Saturday, May 25, 2013

This Is A Serious Post...

Noooot. Hello. Last night was Friday, I'm sitting here with a HO (hangover), and I ended my night with Cheeburger Cheeburger loaded fries. I.Have.Stories.

So my close friends know that when it's late in the night and I order a vodka water or a dirtay marti-nay I need to be cut off. When I know I need to hydrate but don't want to stop partying... I go for the vodka waters. When I'm hungry and not ready to leave the bar, I order the Dirty Martini so I can eat the olives. Just call me a professional drinker.
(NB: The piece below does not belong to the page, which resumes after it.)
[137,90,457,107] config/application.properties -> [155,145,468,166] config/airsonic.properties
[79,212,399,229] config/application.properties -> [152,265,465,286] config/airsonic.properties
Anywho, last night I start out the night with a dirty martini which makes me think there's no way I can wake up with a HO since I'm starting the night rather than ending the night with the dirtay martinay. LIES.
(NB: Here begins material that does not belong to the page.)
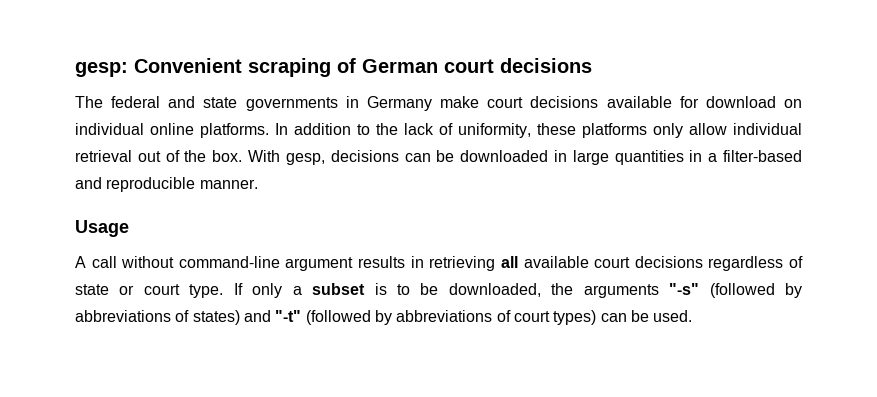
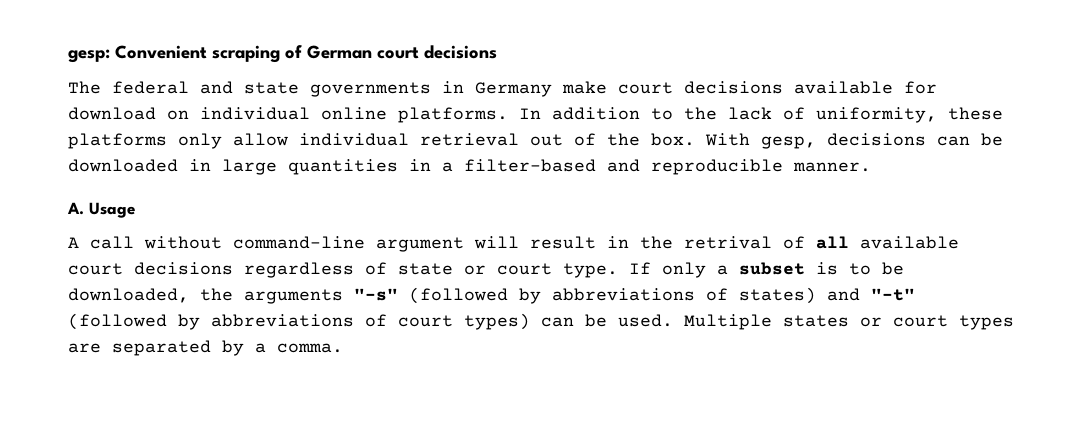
(258, 184) none -> [67,202,84,215] A.
[358,256,496,271] results in retrieving -> [474,236,805,249] will result in the retrival of
(693, 316) none -> [684,314,1014,330] [68,340,343,356] Multiple states or court types are separated by a comma.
The guys were traveling in packs last night. Multiple herds of bros yet my roommate and I were just chillin at the bar not talking to any of them. One brave soul approached us and opened up with  "well you two look like you've been having loads of fun for the last hour or so." Red flag. Red flag! I'm not concerned with the fact that I look miserable... I'm concerned with the fact that thiiiss is his pick up line.  But since I can't pretend to be interested in the basketball game anymore I decide to talk to him.

Long story short, El Suave had convinced us to move locations in the bar so that we're closer to his pack 'o' bros. The first guy approaches and I hear "I own a company, and houses and apartments (blah blah blah I'm bored) and my dog commutes back and forth with me in a purse." WUT? Did that just happen?? Got my attention there and definitely don't want to talk to youuu anymore.

Incoming bro #2! His personality is similar to Michael from That 70's Show mixed with the back woods of West Virginia. AKA not all that smart. "Oh Iowa? That capital is Dessss Moin-esss right?" Well um. No, that's not how the English language works but at least he knows his capitals so I'll let that one slide. Fast forward the conversation to when my roommate death grips my arm and is hysterically laughing. "He thought Seeee-ox City was the capital until he found out it was in South Dakota!" Maybe it's the liquor at this point or just my general state of being but I'm confused. "See-ox City. Ya know... SIOUX CITY!" HAAAA. Time to exit stage left and salvage the night with some loaded fries  from my favorite late night establishment, Cheeburger Cheeburger.

I made the mistake of not using any adjectives in the name of my blog. More Bros might have been a bit too vague.